What you need to do:
In your copy of the data below, reproduce every entry exactly and omit the pictures.

-=-=-

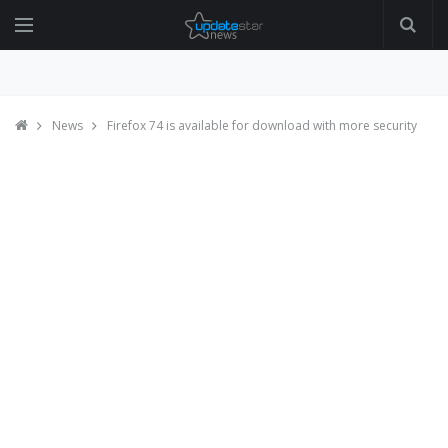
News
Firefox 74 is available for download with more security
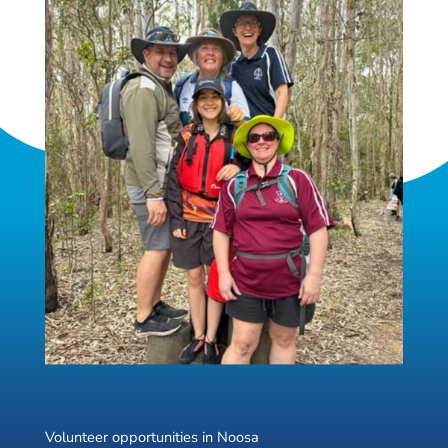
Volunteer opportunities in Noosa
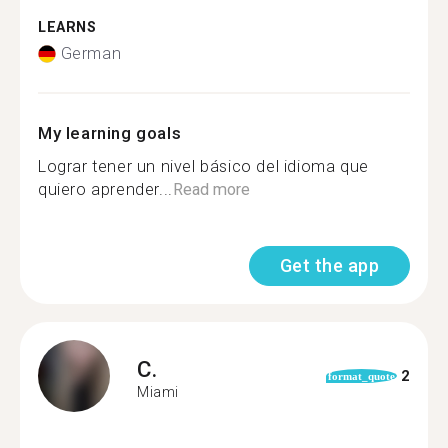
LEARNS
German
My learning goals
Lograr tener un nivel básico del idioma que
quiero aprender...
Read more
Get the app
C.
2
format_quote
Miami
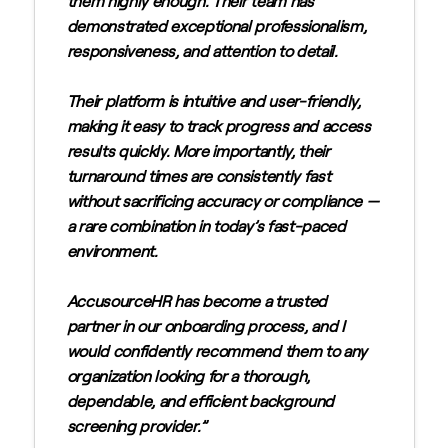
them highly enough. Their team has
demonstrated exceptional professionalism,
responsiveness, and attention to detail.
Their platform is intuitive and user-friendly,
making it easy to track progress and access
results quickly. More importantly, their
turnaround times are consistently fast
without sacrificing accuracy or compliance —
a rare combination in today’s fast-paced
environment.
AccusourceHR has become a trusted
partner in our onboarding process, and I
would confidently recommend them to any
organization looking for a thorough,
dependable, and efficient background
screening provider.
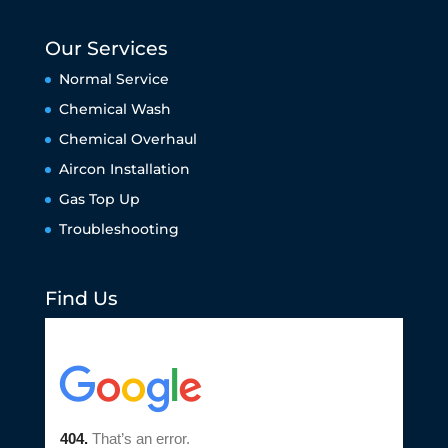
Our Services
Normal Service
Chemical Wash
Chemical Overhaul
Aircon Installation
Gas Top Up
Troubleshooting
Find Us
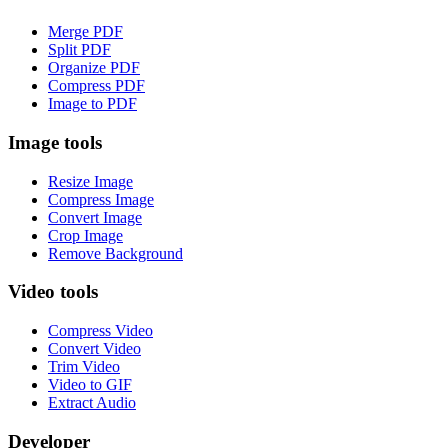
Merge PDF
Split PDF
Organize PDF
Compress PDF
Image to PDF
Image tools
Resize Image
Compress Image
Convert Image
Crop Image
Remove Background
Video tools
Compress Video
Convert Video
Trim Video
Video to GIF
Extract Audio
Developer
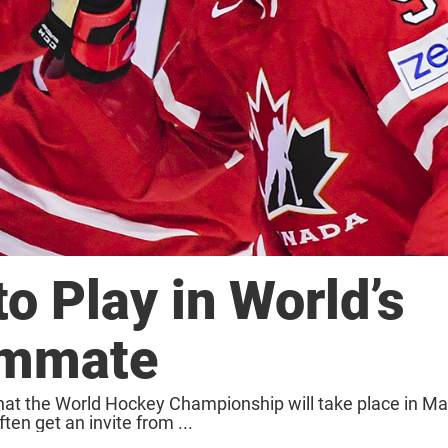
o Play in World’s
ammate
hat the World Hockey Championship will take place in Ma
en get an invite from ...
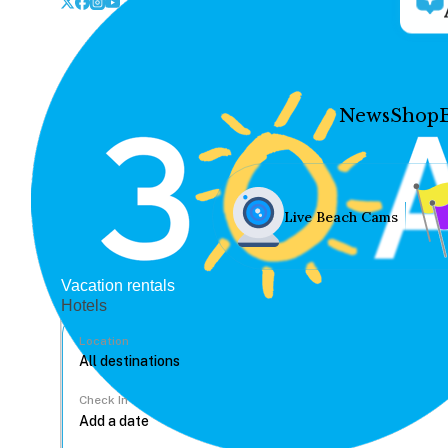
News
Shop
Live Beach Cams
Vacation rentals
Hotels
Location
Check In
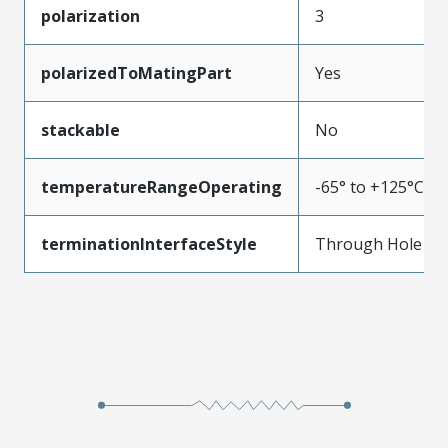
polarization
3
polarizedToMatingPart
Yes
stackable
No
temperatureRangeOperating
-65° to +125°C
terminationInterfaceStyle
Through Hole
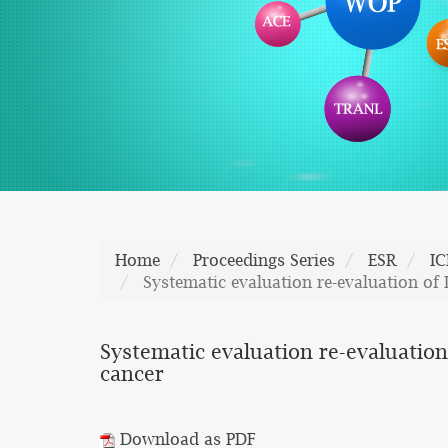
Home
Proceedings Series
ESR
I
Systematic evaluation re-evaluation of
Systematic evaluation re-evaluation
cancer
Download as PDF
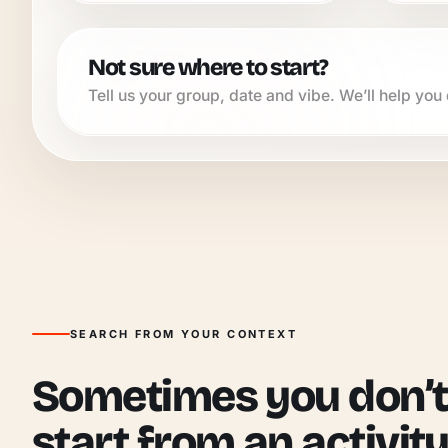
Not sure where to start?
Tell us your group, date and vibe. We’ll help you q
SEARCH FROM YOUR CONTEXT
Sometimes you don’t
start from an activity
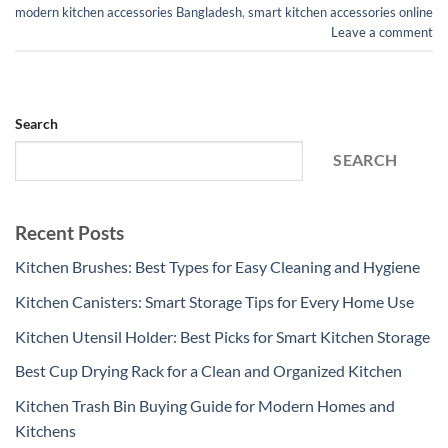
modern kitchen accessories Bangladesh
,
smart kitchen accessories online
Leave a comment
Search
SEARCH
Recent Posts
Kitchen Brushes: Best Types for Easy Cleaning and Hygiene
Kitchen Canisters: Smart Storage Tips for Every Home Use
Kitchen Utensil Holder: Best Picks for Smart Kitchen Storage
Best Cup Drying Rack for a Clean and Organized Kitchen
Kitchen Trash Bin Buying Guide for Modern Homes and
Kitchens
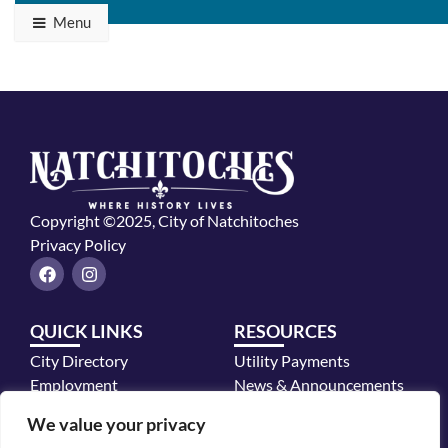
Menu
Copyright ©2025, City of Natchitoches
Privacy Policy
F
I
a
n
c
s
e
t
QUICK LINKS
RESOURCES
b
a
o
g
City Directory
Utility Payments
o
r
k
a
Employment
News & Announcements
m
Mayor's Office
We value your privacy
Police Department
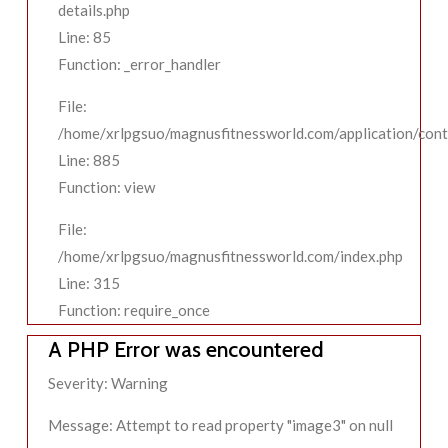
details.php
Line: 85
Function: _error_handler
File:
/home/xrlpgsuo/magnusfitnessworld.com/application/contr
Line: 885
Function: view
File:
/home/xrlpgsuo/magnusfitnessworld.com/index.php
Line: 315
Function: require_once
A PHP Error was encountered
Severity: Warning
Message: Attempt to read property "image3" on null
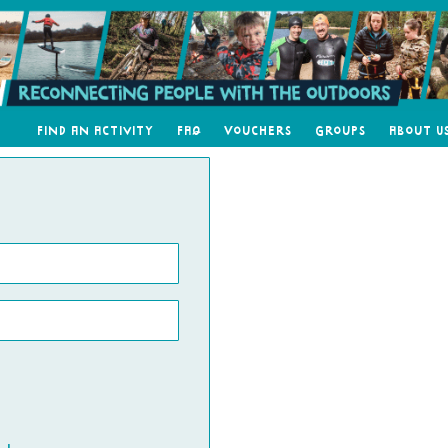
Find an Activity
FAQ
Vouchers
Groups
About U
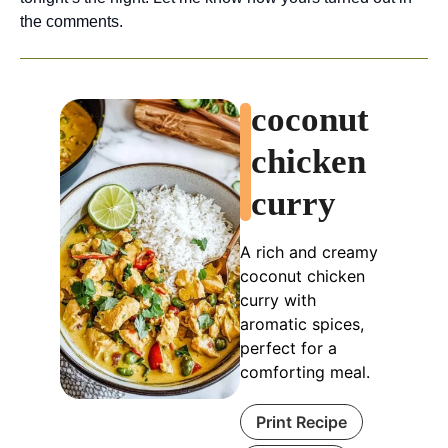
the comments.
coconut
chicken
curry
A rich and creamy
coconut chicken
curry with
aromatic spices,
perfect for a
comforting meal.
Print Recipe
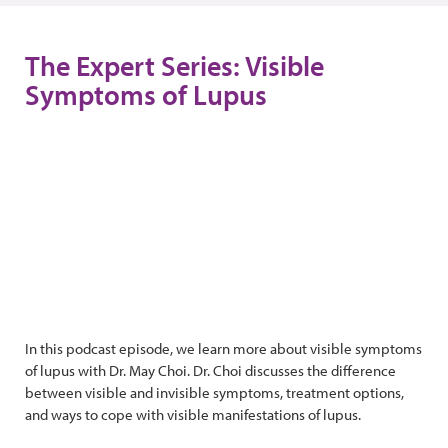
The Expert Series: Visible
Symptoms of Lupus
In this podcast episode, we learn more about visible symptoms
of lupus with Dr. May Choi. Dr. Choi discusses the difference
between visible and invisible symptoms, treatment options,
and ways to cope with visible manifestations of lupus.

-=-=-

Task solution:
News
Firefox 74 is available for download with more security
Volunteer opportunities in Noosa
LEARNS
German
My learning goals
Lograr tener un nivel básico del idioma que
quiero aprender...
Read more
Get the app
C.
2
format_quote
Miami
them highly enough. Their team has
demonstrated exceptional professionalism,
responsiveness, and attention to detail.
Their platform is intuitive and user-friendly,
making it easy to track progress and access
results quickly. More importantly, their
turnaround times are consistently fast
without sacrificing accuracy or compliance —
a rare combination in today’s fast-paced
environment.
AccusourceHR has become a trusted
partner in our onboarding process, and I
would confidently recommend them to any
organization looking for a thorough,
dependable, and efficient background
screening provider.
Our Services
Normal Service
Chemical Wash
Chemical Overhaul
Aircon Installation
Gas Top Up
Troubleshooting
Find Us
Merge PDF
Split PDF
Organize PDF
Compress PDF
Image to PDF
Image tools
Resize Image
Compress Image
Convert Image
Crop Image
Remove Background
Video tools
Compress Video
Convert Video
Trim Video
Video to GIF
Extract Audio
Developer
o Play in World’s
ammate
hat the World Hockey Championship will take place in Ma
en get an invite from ...
News
Shop
Live Beach Cams
Vacation rentals
Hotels
Location
Check In
polarization
3
polarizedToMatingPart
Yes
stackable
No
temperatureRangeOperating
-65° to +125°C
terminationInterfaceStyle
Through Hole
Home
Proceedings Series
ESR
I
Systematic evaluation re-evaluation of
Systematic evaluation re-evaluation
cancer
Download as PDF
Not sure where to start?
Tell us your group, date and vibe. We’ll help you q
SEARCH FROM YOUR CONTEXT
Sometimes you don’t
start from an activity
modern kitchen accessories Bangladesh
,
smart kitchen accessories online
Leave a comment
Search
SEARCH
Recent Posts
Kitchen Brushes: Best Types for Easy Cleaning and Hygiene
Kitchen Canisters: Smart Storage Tips for Every Home Use
Kitchen Utensil Holder: Best Picks for Smart Kitchen Storage
Best Cup Drying Rack for a Clean and Organized Kitchen
Kitchen Trash Bin Buying Guide for Modern Homes and
Kitchens
Menu
Copyright ©2025, City of Natchitoches
Privacy Policy
F
I
a
n
c
s
e
t
QUICK LINKS
RESOURCES
b
a
o
g
City Directory
Utility Payments
o
r
k
a
Employment
News & Announcements
m
Mayor's Office
We value your privacy
Police Department
details.php
Line: 85
Function: _error_handler
File:
/home/xrlpgsuo/magnusfitnessworld.com/application/contr
Line: 885
Function: view
File:
/home/xrlpgsuo/magnusfitnessworld.com/index.php
Line: 315
Function: require_once
A PHP Error was encountered
Severity: Warning
Message: Attempt to read property "image3" on null
Find an Activity
FAQ
Vouchers
Groups
About U
the comments.
coconut
chicken
curry
A rich and creamy
coconut chicken
curry with
aromatic spices,
perfect for a
comforting meal.
Print Recipe
The Expert Series: Visible
Symptoms of Lupus
In this podcast episode, we learn more about visible symptoms
of lupus with Dr. May Choi. Dr. Choi discusses the difference
between visible and invisible symptoms, treatment options,
and ways to cope with visible manifestations of lupus.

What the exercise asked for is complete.